[Opening SUPPLIED RECORDS section]
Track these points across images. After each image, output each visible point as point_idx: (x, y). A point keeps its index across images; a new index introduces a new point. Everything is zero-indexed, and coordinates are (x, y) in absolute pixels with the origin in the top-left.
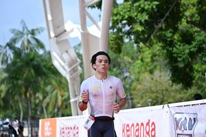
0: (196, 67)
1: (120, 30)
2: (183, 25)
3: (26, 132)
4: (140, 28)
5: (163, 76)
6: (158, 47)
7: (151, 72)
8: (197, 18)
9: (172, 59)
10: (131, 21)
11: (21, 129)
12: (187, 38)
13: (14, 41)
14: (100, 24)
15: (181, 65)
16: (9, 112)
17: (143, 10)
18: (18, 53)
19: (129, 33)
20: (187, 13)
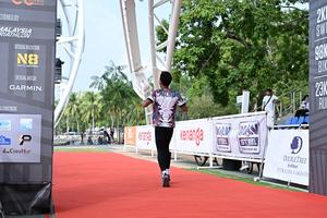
0: (230, 92)
1: (179, 67)
2: (222, 64)
3: (115, 136)
4: (192, 67)
5: (208, 99)
6: (204, 79)
7: (200, 96)
8: (231, 59)
9: (214, 87)
10: (186, 61)
11: (112, 133)
12: (224, 73)
13: (107, 74)
14: (166, 63)
15: (220, 91)
16: (104, 122)
17: (195, 54)
18: (109, 82)
19: (185, 69)
20: (224, 56)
[Closing SUPPLIED RECORDS section]
- [TASK DESCRIPTION]
Extract every line above verbatim, omitting the pictures.

- [ANSWER TO THE EXERCISE]
Track these points across images. After each image, output each visible point as point_idx: (x, y). A point keeps its index across images; a new index introduces a new point. Everything is zero-indexed, and coordinates are (x, y) in absolute pixels with the origin in the top-left.
0: (196, 67)
1: (120, 30)
2: (183, 25)
3: (26, 132)
4: (140, 28)
5: (163, 76)
6: (158, 47)
7: (151, 72)
8: (197, 18)
9: (172, 59)
10: (131, 21)
11: (21, 129)
12: (187, 38)
13: (14, 41)
14: (100, 24)
15: (181, 65)
16: (9, 112)
17: (143, 10)
18: (18, 53)
19: (129, 33)
20: (187, 13)
0: (230, 92)
1: (179, 67)
2: (222, 64)
3: (115, 136)
4: (192, 67)
5: (208, 99)
6: (204, 79)
7: (200, 96)
8: (231, 59)
9: (214, 87)
10: (186, 61)
11: (112, 133)
12: (224, 73)
13: (107, 74)
14: (166, 63)
15: (220, 91)
16: (104, 122)
17: (195, 54)
18: (109, 82)
19: (185, 69)
20: (224, 56)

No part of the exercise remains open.